Die Leiterin Saatgut-Politik der Arche Noah über den Kampf von Züchtern und Sortenschützern gegen die Patentierung von Saatgut in Europa.
Die Arche Noah kämpft seit Jahren vehement gegen die Möglichkeit der Patentierung von Saatgut. Warum?
Bauern und die meisten Saatguthersteller sagen, dass sie bei patentiertem Saatgut keinen Zugang zu den Eigenschaften der jeweiligen Pflanze zur Weiterzucht hätten. Beim jetzt gültigen Sortenschutz hat der jeweilige Saatguthersteller zwar das Recht auf einzelne Saatgutsorten, aber nicht auf ihre Nutzung zur Entwicklung neuer Sorten.
Damit können Züchter ausgehend von diesen Pflanzen weiterzüchten und neue, verbesserte Sorten auf den Markt bringen – davon profitieren wir alle. Das wäre bei einem Patent unmöglich. Hier müssten die Saatguthersteller Lizenzen bei den Patentinhabern kaufen.
Was wäre so schlimm an Lizenzen?
Das können sich die wenigsten dieser meist kleinen Unternehmen und schon gar kein einzelner Bauer leisten. Sie würden mit Weiterzüchtungen nicht genügend verdienen, um die Gebühren bezahlen zu können. Auch im Vorfeld von Neuzüchtungen ist es kompliziert, denn es gibt eine große Rechtsunsicherheit. Es könnten immer Patente auf Basispflanzen vorhanden sein, was für die kleineren Züchter ohne große Rechtsabteilungen nur sehr schwer feststellbar ist.
Das EU-Parlament hat sich gegen Patente ausgesprochen, warum gibt es trotzdem ein Patentproblem?
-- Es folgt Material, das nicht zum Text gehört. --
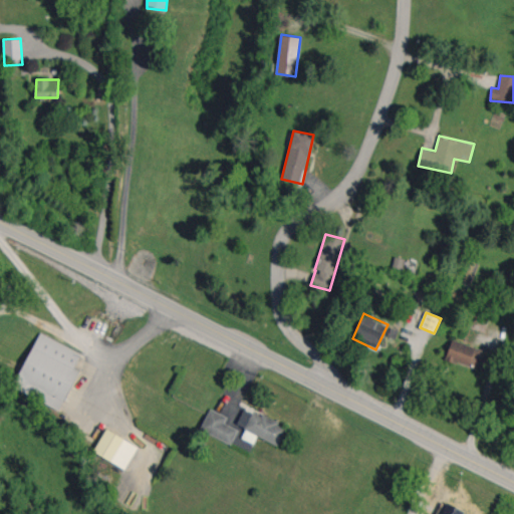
[(486,332),(490,320),(471,313),(466,326),(486,332)]
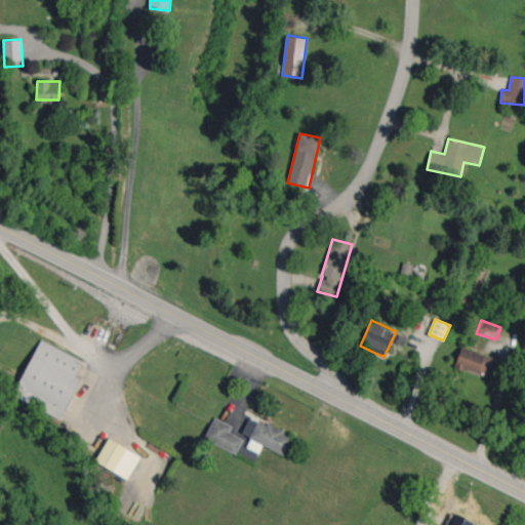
[(62,419),(81,378),(76,376),(83,361),(40,340),(13,397),(62,419)]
Seit den 1990er-Jahren gibt es die EU-Biopatentrichtlinie. Laut der gelten Patente nur für genetisch manipulierte Pflanzen. Doch in der Praxis nutzen Konzerne und ihre Patentanwälte zunehmend juristische Schlupflöcher, um sich auch herkömmlich gezüchtete Pflanzen patentieren zu lassen. Wir fordern eine Verschärfung des Patentrechts, um solche Monopolisierungen zu verhindern. Doch die EU-Kommission und der Rat wollen keine Änderung der Patentrichtlinie.
Es gibt vehementen Widerstand seitens der Pharma- und chemischen Industrie
Woran scheitert es?
Es gibt vehementen Widerstand seitens der Pharma- und chemischen Industrie. Diese befürchten, dass ein Patentverbot bei Pflanzen auch auf ihre gentechnisch erzeugten Produkte übergreifen würde. In diesen Branchen wird im mikrobiologischen Bereich sehr viel patentiert.
Auch die Patentanwälte sind dagegen, weil sie einen Teil ihres Geschäfts verlieren würden. Ein großes Problem ist auch, dass Juristen und Ökonomen über das Patentrecht in Europa entscheiden. Sie haben in der Regel wenig Wissen darüber, warum Patente für Züchter und Bauern besonders gefährlich sind.
Was bedeutet das für die Braugerste?
Die Arche Noah hat gemeinsam mit kleinen Brauereien Einspruch gegen die Patentierung beim Europäischen Patentamt eingelegt. Das hat die Entscheidung wieder in die Zulassungsinstanz zurückverwiesen. Dort wird in ein bis zwei Jahren endgültig darüber entschieden.
Dieser Beitrag ist ursprünglich in der News-Printausgabe Nr. 50/2025 erschienen.